元の文章 =
結婚とは、冷蔵庫の中にある材料で美味しい料理を作るようなもの

2025年11月19日

浮気とは「午前4時の赤信号」である。
すずきB

以前、僕は、タレントのヒロミさんが経営するスポーツジム「51.5」に通っていた。
当時のヒロミさんは、今ほどテレビに出ていない頃で、ジムにもよく顔を出しては、会員が楽しめる部活イベントを企画してくれた。
僕も登山イベントに参加した。みんなで語らいながら楽しく登山すると、山の頂上でヒロミさん自らラーメンを作り、これはね、うちのママ(伊代さん)が作ってくれたゆで卵だから」と照れながら我々にふるまってくれた。
今でこそおしどり夫婦として有名なヒロミさんだが、当時はその仲良しぶりがとても意外な印象で、昔からテレビ業界で接点のある僕に、
「お前、バラエティ班の⼈には、こういうの言うなよ、照れくせえじゃん」と言いながら、奥様との仲良しぶりを垣間見せてくれた(その後、僕が担当する番組に出てもらうようになったり、公私ともに⼤変お世話になっている)。

そんなヒロミさんの、夫婦円満の秘訣はとても参考になる。
伊代さんは、料理や片付けが苦手で、せっかちでキレイ好きなヒロミさんからしたら、妻としてイライラすることだらけ。しかしそこはあきらめ、美味しいものが食べたい時は「外食しよう」、掃除や片付けは「自分でやろう」、そう切り替えた。
一般的な位置づけなら、料理も片付けもできないダメな妻。しかしヒロミさんは、それ以外で伊代さんの良さを誰よりもわかっている。ある時期、ヒロミさんが芸能界から遠ざかり、毎日暇だった頃、伊代さんは、「今日はどこで遊ぶの?」と、まるでお母さんのような愛でやさしく見守った。いい加減、仕事しなよ」とは言わなかった。
ヒロミさんは、できない妻エピソードを面白いおかしく酒の席やテレビで語り、笑いをとる(ネタにする)ことで、マイナスをプラスに変えた。妻の欠点を、欠点として捉えたら欠点でしかない。しかし、面白いエピソードとして語ればそれは「笑い」という血や肉になり、絆を強める「結婚筋肉」となる。

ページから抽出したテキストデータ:
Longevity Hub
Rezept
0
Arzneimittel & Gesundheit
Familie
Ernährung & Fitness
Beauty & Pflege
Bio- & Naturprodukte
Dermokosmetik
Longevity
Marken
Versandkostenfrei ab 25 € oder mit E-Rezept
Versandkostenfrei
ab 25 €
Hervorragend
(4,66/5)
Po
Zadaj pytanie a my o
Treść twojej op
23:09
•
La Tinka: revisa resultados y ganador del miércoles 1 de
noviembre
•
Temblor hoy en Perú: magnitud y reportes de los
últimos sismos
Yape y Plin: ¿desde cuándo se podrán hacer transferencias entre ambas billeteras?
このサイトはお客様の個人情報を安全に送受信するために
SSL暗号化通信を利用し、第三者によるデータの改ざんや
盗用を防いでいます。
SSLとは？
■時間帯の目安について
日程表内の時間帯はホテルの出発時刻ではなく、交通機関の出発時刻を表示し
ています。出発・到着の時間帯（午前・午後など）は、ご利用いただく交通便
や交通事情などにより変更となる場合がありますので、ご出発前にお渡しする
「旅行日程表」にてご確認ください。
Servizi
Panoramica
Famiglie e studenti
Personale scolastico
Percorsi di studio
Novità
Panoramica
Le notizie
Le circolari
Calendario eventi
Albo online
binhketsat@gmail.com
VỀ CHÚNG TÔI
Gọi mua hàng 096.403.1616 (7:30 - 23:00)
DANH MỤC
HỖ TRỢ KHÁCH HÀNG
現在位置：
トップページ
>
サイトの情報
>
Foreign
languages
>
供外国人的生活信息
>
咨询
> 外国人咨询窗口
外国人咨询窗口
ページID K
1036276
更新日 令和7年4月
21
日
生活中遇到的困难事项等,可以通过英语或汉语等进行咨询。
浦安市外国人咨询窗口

課題 =
- 1) 夫婦円満についての文章に出てくる人名を、すべて書き出しなさい。
- 2) 夫婦円満についての文章を、最後の文の後から書き続けなさい。
項目を参照する必要はありません。

解答 =
- 1) ヒロミさん、伊代さん、すずきB

- 2)
本当のおしどり夫婦は、相性がいいだけではないと思う。結婚に必要な「結婚筋肉」を持っている2人。ヒロミさんのジムでもらったが、トップアスリートの優れた筋肉というものは実はやわらかい。だが、グッと力を入れた時に硬くなりパフォーマンスを発揮する。

それと同様、柔軟な「結婚筋肉」は、どんなマイナスもプラスにする、ポジティブ変換キーという、パフォーマンスを生んでくれる。
以前、結婚したい独身女性たちが集う、僕のトークイベントがあり、そこで、僕が話した、「こうしたら結婚できる」という説はこうだ。
「結婚ってのは、好きな人とすれば幸せってものではない、と思う。好きという気持ちほど、実は危ういものはない。ちなみに僕は、鬼と呼んでる嫁のこと、そんなに好きじゃないけど結婚したんです。どっさりにハマられた感じで、でも後悔はしていない。今、楽しいから。それほど好きでもなくても結婚できるし、幸せになれる」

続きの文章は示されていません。